======== Task material

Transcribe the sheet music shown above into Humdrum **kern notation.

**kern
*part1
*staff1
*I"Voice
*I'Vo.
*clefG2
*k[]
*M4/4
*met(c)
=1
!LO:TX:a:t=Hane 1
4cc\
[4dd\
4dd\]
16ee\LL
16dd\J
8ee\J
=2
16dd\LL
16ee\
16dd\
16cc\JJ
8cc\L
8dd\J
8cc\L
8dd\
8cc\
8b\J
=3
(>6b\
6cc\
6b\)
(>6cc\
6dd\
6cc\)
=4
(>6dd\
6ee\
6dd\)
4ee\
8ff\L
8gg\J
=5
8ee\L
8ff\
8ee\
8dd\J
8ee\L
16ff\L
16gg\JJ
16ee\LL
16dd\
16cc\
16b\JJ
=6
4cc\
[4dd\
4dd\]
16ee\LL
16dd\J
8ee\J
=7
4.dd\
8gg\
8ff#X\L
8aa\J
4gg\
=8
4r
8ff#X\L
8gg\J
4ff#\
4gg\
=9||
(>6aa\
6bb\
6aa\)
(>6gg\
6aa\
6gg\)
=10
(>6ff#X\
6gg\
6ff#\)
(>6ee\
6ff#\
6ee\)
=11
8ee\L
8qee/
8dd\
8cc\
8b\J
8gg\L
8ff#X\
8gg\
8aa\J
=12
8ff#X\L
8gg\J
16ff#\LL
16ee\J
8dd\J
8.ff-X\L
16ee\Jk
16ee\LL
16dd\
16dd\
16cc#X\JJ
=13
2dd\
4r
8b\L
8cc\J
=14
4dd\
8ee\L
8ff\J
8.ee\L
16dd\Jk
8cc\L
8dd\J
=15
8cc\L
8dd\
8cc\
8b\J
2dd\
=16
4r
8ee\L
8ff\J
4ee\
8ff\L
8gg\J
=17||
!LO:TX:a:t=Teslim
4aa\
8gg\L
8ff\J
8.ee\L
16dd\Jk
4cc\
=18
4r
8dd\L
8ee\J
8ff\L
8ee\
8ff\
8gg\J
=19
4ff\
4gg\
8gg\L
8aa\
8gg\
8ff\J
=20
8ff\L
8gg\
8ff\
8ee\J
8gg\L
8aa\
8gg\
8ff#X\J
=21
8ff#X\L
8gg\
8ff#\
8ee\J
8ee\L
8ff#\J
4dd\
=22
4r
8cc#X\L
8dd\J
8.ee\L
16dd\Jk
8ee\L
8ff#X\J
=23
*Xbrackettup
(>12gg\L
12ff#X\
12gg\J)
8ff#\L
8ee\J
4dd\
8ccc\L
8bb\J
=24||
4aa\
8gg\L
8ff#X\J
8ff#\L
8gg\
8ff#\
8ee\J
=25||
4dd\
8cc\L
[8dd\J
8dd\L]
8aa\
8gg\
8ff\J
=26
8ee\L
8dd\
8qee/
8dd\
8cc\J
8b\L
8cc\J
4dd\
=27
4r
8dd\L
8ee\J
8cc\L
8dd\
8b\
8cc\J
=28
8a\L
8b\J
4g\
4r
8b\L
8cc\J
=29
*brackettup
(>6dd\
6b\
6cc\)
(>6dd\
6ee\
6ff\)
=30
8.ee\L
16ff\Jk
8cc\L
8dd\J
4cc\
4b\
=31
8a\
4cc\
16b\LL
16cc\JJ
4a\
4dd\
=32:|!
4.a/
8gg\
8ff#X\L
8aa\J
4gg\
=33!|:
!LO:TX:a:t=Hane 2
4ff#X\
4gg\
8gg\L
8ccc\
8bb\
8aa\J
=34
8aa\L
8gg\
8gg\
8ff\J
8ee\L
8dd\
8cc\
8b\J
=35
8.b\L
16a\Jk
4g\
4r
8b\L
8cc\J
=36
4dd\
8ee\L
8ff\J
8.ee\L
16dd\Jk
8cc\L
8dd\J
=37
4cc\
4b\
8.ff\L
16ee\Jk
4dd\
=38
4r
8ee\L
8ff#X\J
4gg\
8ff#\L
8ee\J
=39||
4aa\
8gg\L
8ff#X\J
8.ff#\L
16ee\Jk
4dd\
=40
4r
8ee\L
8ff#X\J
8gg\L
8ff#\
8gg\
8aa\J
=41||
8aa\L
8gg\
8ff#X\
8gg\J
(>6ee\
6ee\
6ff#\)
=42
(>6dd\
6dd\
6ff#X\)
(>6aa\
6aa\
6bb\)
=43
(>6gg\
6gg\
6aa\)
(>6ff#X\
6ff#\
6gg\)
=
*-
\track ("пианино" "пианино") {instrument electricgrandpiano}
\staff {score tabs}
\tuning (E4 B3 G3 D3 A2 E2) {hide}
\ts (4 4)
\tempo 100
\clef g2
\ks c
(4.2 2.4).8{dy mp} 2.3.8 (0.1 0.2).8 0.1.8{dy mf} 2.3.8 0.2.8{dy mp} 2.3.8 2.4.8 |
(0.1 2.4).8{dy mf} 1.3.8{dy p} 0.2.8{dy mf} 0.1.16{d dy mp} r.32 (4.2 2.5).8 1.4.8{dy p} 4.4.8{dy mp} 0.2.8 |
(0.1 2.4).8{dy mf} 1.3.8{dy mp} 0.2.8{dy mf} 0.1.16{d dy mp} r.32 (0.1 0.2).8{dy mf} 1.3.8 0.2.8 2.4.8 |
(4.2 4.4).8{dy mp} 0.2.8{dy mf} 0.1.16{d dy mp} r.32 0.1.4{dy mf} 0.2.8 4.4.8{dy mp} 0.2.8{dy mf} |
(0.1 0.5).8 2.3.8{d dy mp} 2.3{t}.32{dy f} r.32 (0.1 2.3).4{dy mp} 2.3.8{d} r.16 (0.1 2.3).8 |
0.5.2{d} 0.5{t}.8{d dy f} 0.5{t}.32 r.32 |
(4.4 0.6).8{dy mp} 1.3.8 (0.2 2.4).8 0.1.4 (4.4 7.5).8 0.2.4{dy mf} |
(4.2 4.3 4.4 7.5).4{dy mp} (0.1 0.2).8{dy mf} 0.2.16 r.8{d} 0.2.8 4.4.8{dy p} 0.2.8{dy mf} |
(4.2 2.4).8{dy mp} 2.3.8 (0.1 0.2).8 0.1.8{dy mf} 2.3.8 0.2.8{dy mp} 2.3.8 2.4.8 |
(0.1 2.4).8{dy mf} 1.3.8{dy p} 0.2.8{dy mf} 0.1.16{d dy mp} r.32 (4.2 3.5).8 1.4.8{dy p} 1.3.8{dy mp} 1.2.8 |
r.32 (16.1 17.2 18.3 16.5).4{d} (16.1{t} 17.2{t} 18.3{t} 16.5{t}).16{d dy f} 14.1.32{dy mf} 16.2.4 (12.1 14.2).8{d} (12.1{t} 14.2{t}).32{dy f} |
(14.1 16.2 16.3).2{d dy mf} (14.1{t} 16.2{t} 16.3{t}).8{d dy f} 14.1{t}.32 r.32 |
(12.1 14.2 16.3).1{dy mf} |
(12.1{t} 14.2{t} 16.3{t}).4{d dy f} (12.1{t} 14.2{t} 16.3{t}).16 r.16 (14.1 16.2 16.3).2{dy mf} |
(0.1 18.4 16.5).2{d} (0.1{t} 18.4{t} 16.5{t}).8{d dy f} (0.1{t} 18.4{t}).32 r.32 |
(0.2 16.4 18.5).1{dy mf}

================

Brief
Find every line in the rows that contains the string "kern" and copy each one. Case counts.

Exercise answer
Transcribe the sheet music shown above into Humdrum **kern notation.
**kern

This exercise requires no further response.